Methods: This is a multi-center (17 centers in UK), double blind placebo controlled trial. Patients with primary OA of the knee (Kellgren Lawrence Grade II-III) were randomized to receive 3 courses of 3 intra-articular injections of hyaluranon (Hyalgan^®) or placebo saline solution over 1 year. Patients were allowed NSAIDs and analgesics. Primary outcome was change in joint space of the tibio-femoral compartment assessed on weight bearing AP radiographs obtained with standardized technique and measured by digital image analysis.

Results: 408 patients enrolled, 319 completed the 1 year trial. In the group with the greater joint space at entry, the group treated with hyaluranon showed a mean loss of -0.22 compared with -0.60 in the placebo group (p<0.05).

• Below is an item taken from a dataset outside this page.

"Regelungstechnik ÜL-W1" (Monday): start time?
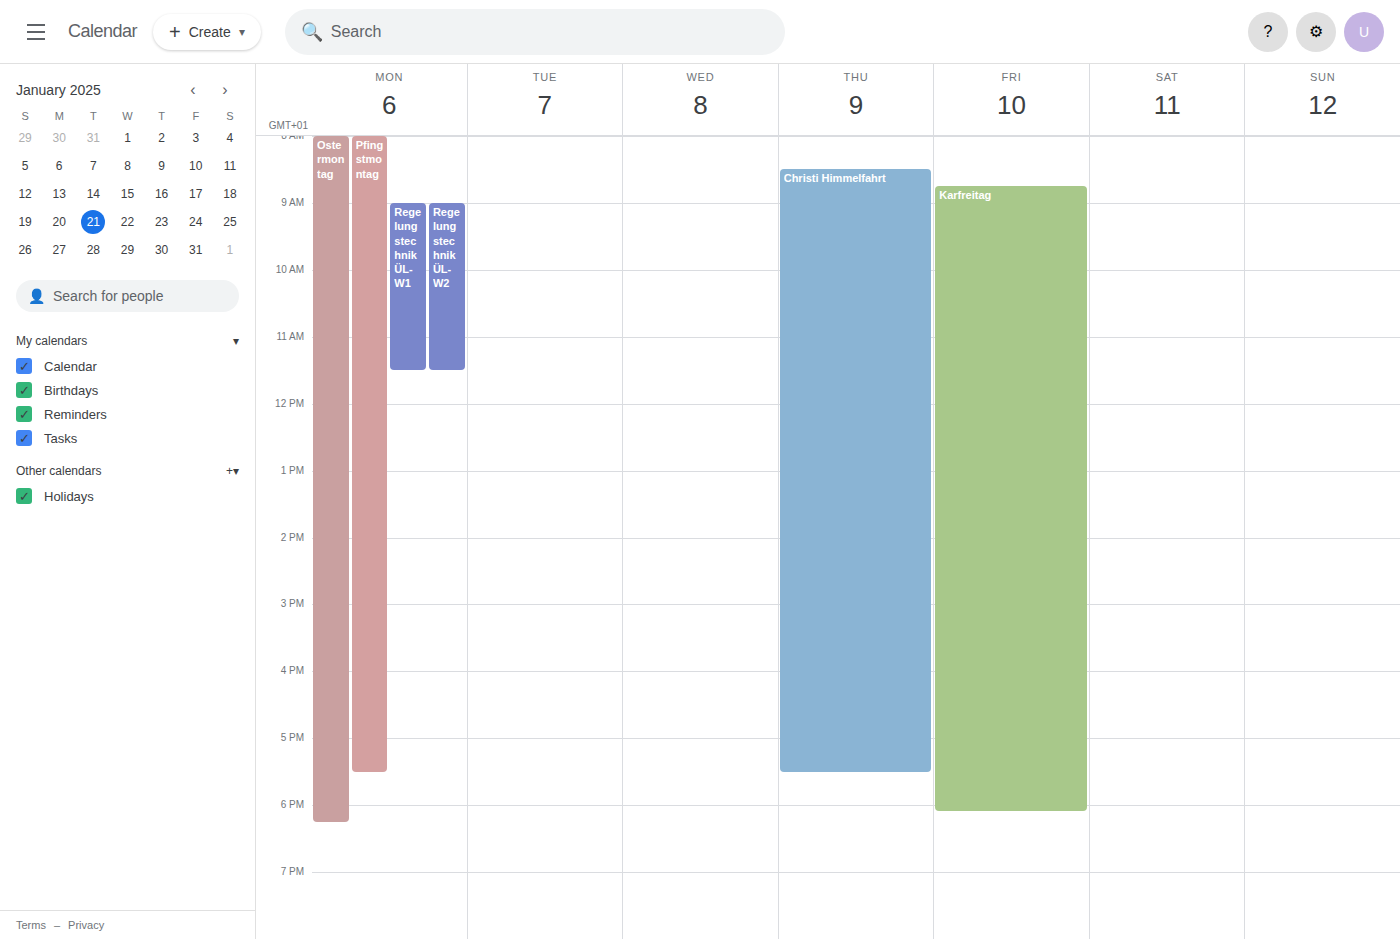
9:00 AM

Editorial Comment: Several studies with intra-articular hyaluranon injections (Synvisc^® and Hyalgan^®) in patients with osteoarthritis of the knee have shown improvement in pain and function similar to NSAIDs. However, in practice, these therapies provide only modest benefit, although anecdotally, some clinicians feel that patients with mild disease may achieve greater benefit. This study is interesting because it demonstrates that intensive therapy with one of these products, Hyalgan^®, may slow disease progression. Unfortunately, radiographic joint space remains our only assessment of disease progression in OA, and as in all such studies, the reliability and reproducibility of radiographic techniques are often sources of criticism. This study used weight bearing AP views, whereas most current studies are utilizing weight bearing semi-flexed PA views. Whether this makes a difference in the study cannot be known. A frequent criticism is that patient pain during the radiographic procedure may narrow the joint space and thus make it appear that the placebo arms of the trials have greater joint space loss. This criticism is not relevant in this trial because of use of uncontrolled analgesia by both groups. From a practical perspective, given the long course of OA, nine intra-articular injections yearly will likely not be tolerated by patients. However, if indeed these products are disease modifying, then understanding their mechanism of action should yield new insights into the pathogenesis of OA, and hopefully result in better therapies.